__Exercise description__. Copy out the lines for all the items below, putting "division" in place of "phylum" each time it appears and keeping everything else the same. Leave out the pictures.

__Material shown__.

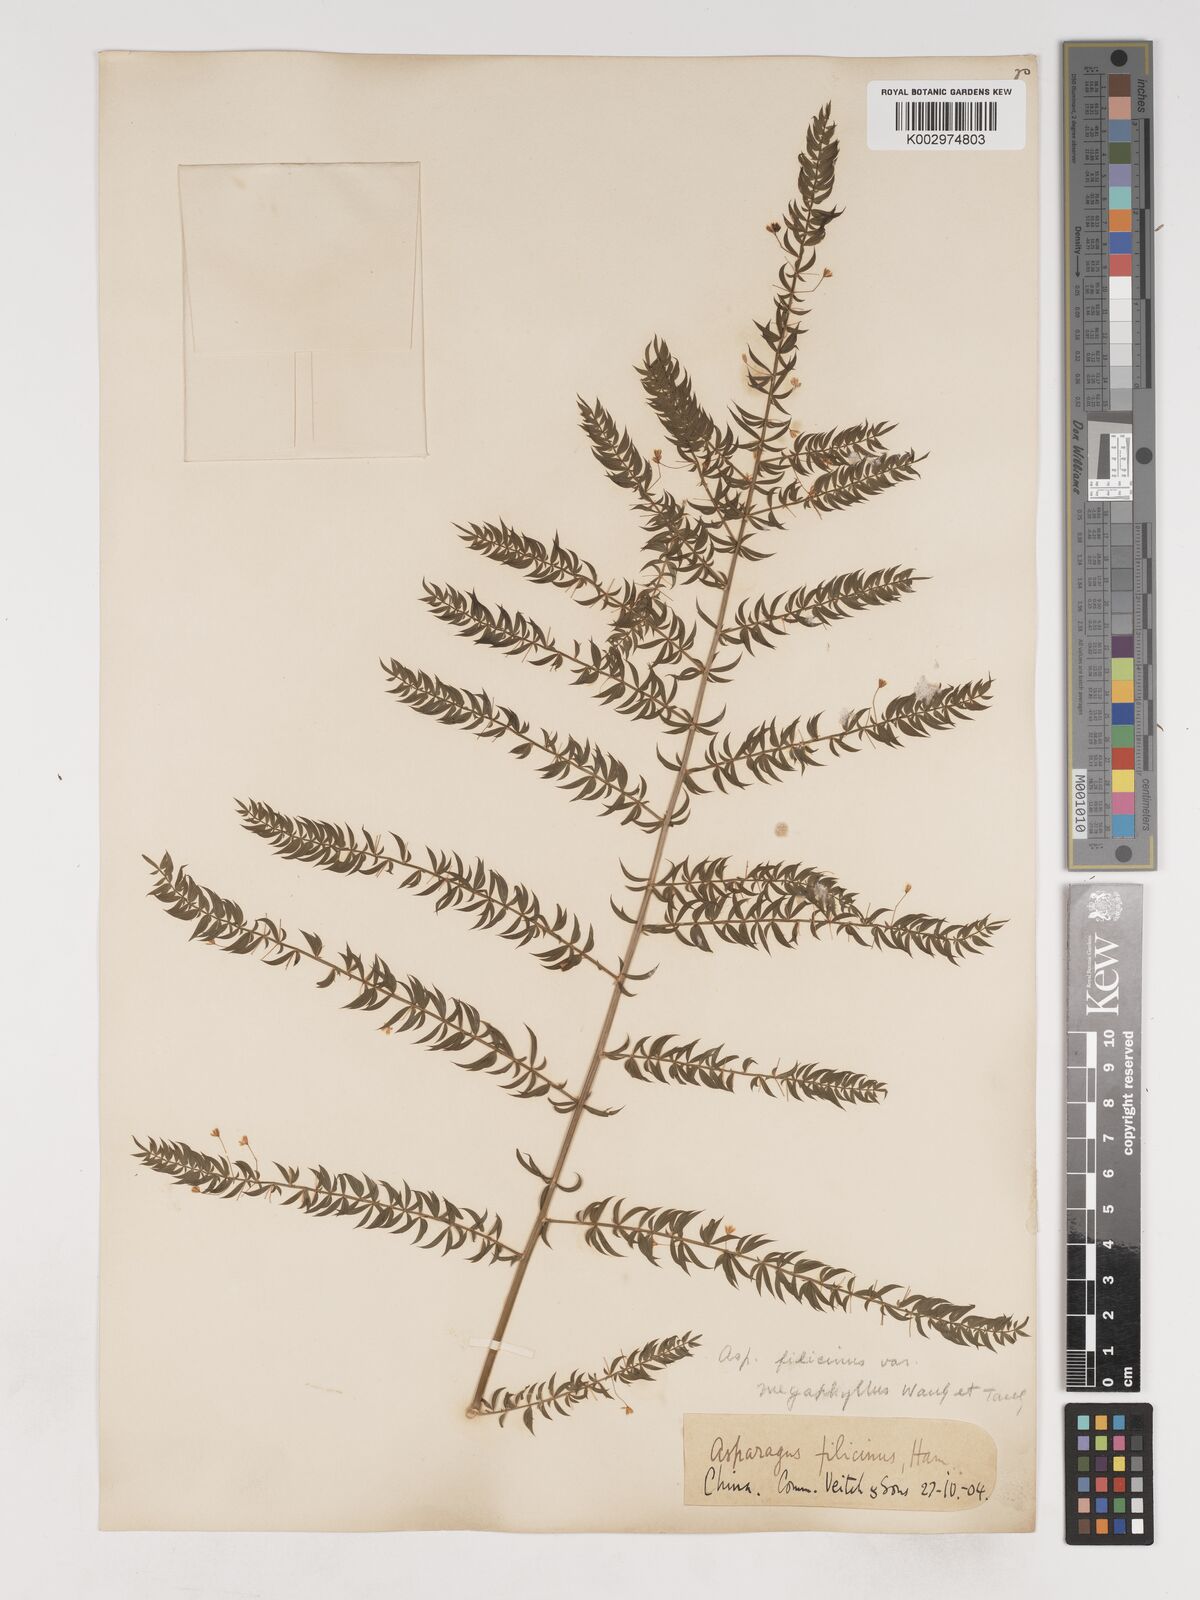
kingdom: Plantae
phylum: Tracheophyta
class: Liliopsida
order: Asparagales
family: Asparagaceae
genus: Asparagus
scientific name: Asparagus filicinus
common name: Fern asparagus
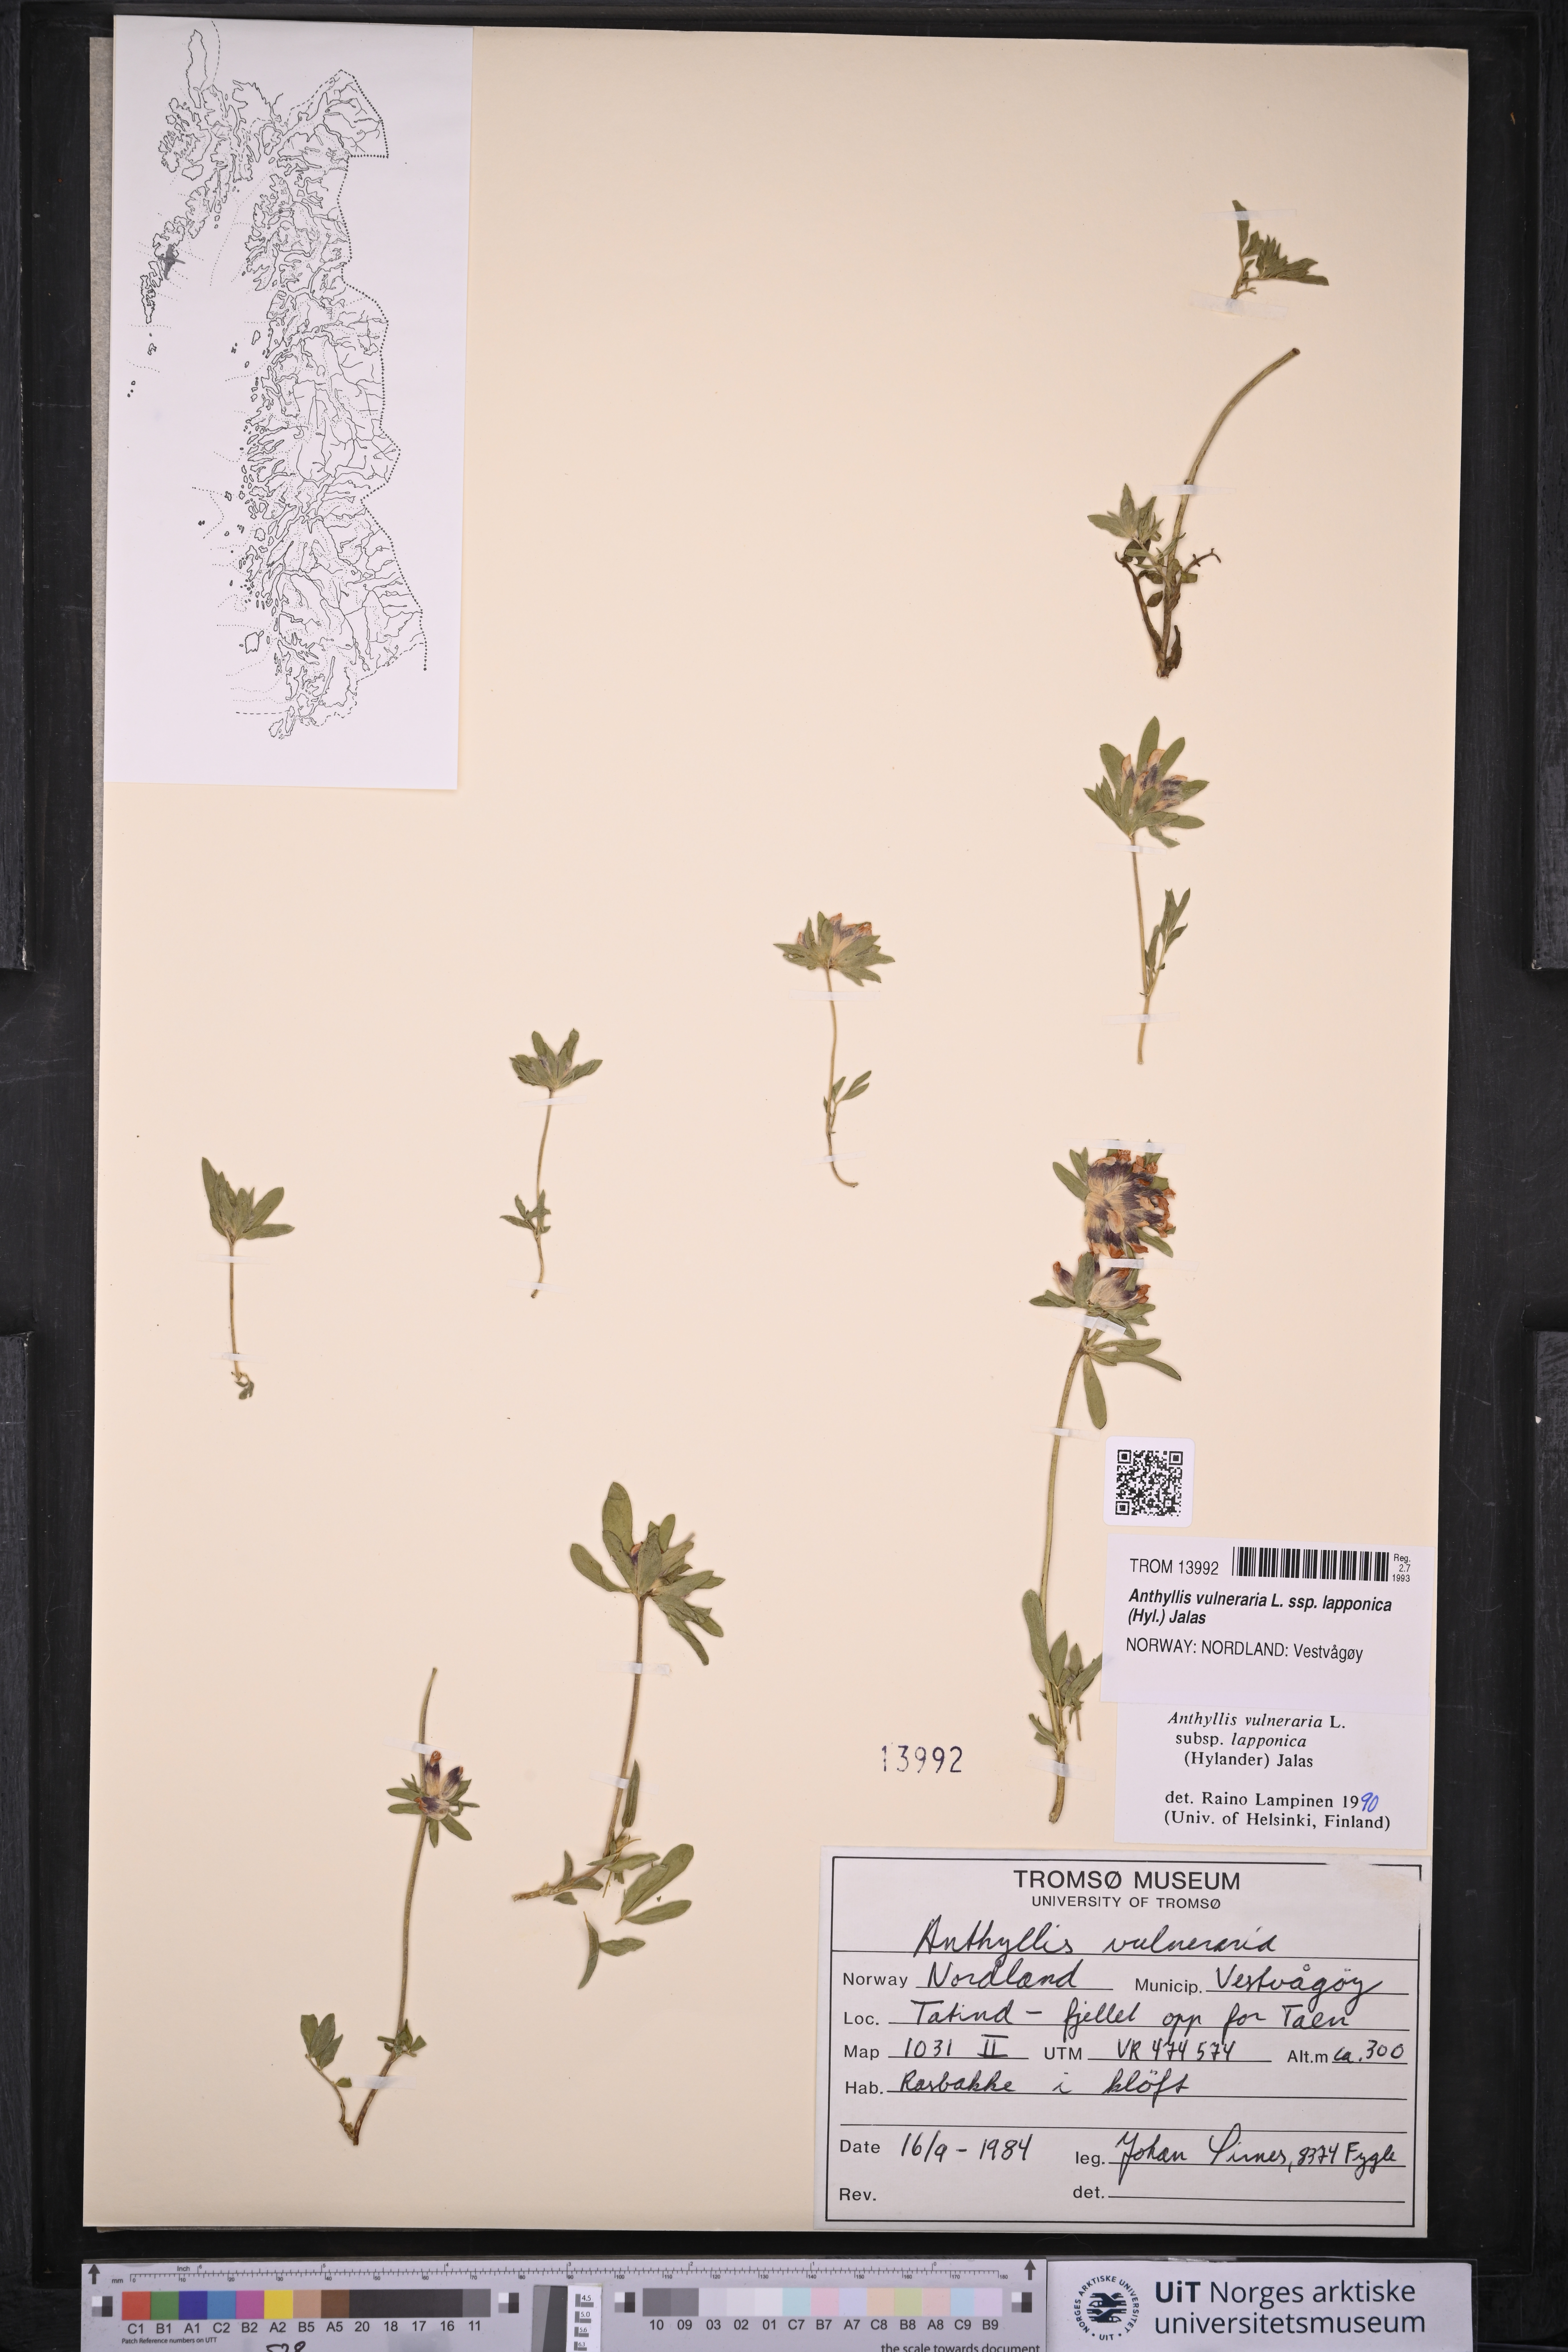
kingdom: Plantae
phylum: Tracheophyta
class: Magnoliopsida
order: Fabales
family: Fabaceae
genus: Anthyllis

__Solution to this problem__.
kingdom: Plantae
division: Tracheophyta
class: Liliopsida
order: Asparagales
family: Asparagaceae
genus: Asparagus
scientific name: Asparagus filicinus
common name: Fern asparagus
kingdom: Plantae
division: Tracheophyta
class: Magnoliopsida
order: Fabales
family: Fabaceae
genus: Anthyllis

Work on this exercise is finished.